JR: It’s a different sort of biz, but I think it’s all great. Beyoncé’s been asked if she’s a feminist and she’s been around that word, but hasn’t everybody? You have to allow everybody to not be judged, and you have to share knowledge. Something to be worked on is making it filter down onto the street level. I remember Lady Gaga was very articulate about being judged, saying, ‘I’m very sex-positive, but if I was a man I wouldn’t even have to identify that way.’ Then, the interviewer said, ‘Are you a feminist?’ and she said, ‘No, I love men, I love the whole maleness of men.’ But I think it’s important to not shame people, and it's gotta be talked about.

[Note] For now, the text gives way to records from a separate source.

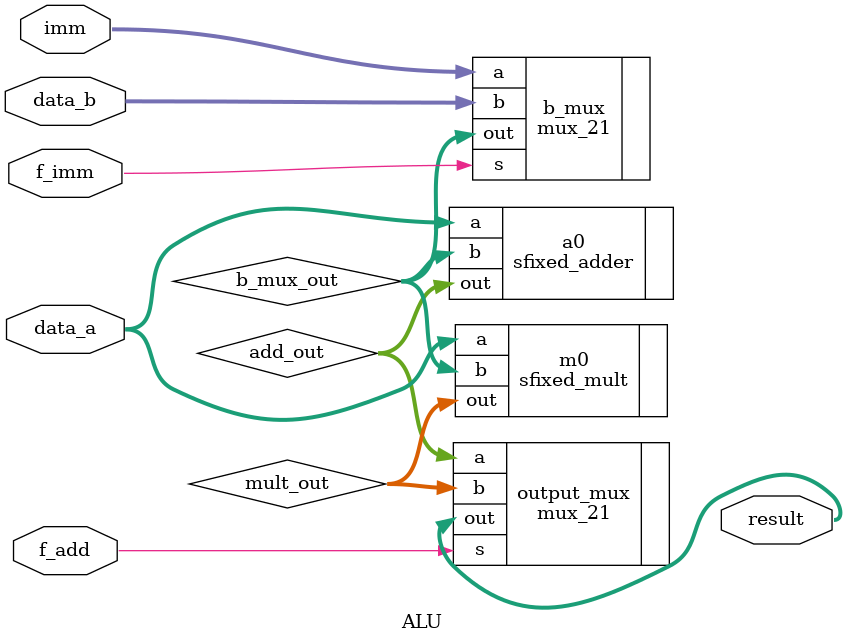
<source format=sv>
module ALU #(
    parameter BUS_WIDTH  = 8
) (
    input  logic [BUS_WIDTH-1:0] imm,
    input  logic [BUS_WIDTH-1:0] data_a,    
    input  logic [BUS_WIDTH-1:0] data_b,    
    input  logic                 f_imm,
    input  logic                 f_add,
    output logic [BUS_WIDTH-1:0] result 
);       

// setting up of add/subtract inputs
logic [BUS_WIDTH-1:0] op_e, e_add, coeff;
logic [BUS_WIDTH-1:0] op_a_reg, op_b_reg, op_c_reg, op_d_reg, op_e_reg;
logic [BUS_WIDTH-1:0] b_mux_out;

mux_21 #(
    BUS_WIDTH
) b_mux (   
    .s  (f_imm    ), 
    .a  (imm      ), 
    .b  (data_b   ),
    .out(b_mux_out)
);

// the computational part
logic [BUS_WIDTH-1:0] mult_out, add_out;

sfixed_mult #(
    7, 
    0,
    0, 
    7,
    7,
    0 
) m0 (
    .a  (data_a   ), // int
    .b  (b_mux_out), // tf
    .out(mult_out )
);

sfixed_adder #(
    7, 
    0, 
    7, 
    0,
    7, 
    0
) a0 ( 
    .a  (data_a   ), // int
    .b  (b_mux_out), // int
    .out(add_out  )
);

mux_21 #(
    BUS_WIDTH
) output_mux (   
    .s  (f_add   ), 
    .a  (add_out ), 
    .b  (mult_out),
    .out(result  )
);

endmodule 



</source>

** DB: Your previous album, W, was a bit more moody, this is very celebratory. Is that something you wanted to put in there?**

JR: Absolutely, singing about these issues is making me really happy, it makes me feel like I’m learning more. I just wanna get the words out there, that’s why I went for the slogan thing. Some people might say the words are oversimplified but, 'Misogyny drop dead.’ I just find it so blunt.

DB: What would you do if you were asked to play Russia?

JR: I would be scared to go. I’ll be very honest about that, because it’s very clear what my agenda is. I would go on Facebook and say, ‘What do you all think about it,’ and open it up. I’ve played in Russia before, right near the Siberian border. It was mental and all the fans were like, ‘Thank you so much for coming out here,’ because they’re really fucking isolated. It’s all very well you saying you support us on Facebook, but actually they’re way over there and they need your support.

DB: How do you want fans to listen to your music?

JR: I just want them to own it. It’s yours, I’ve done that now and I really like the record and I listen to myself, so enjoy it. If you’ve had a really difficult time or if you feel isolated, or whatever, then just listen to it and don’t feel like that.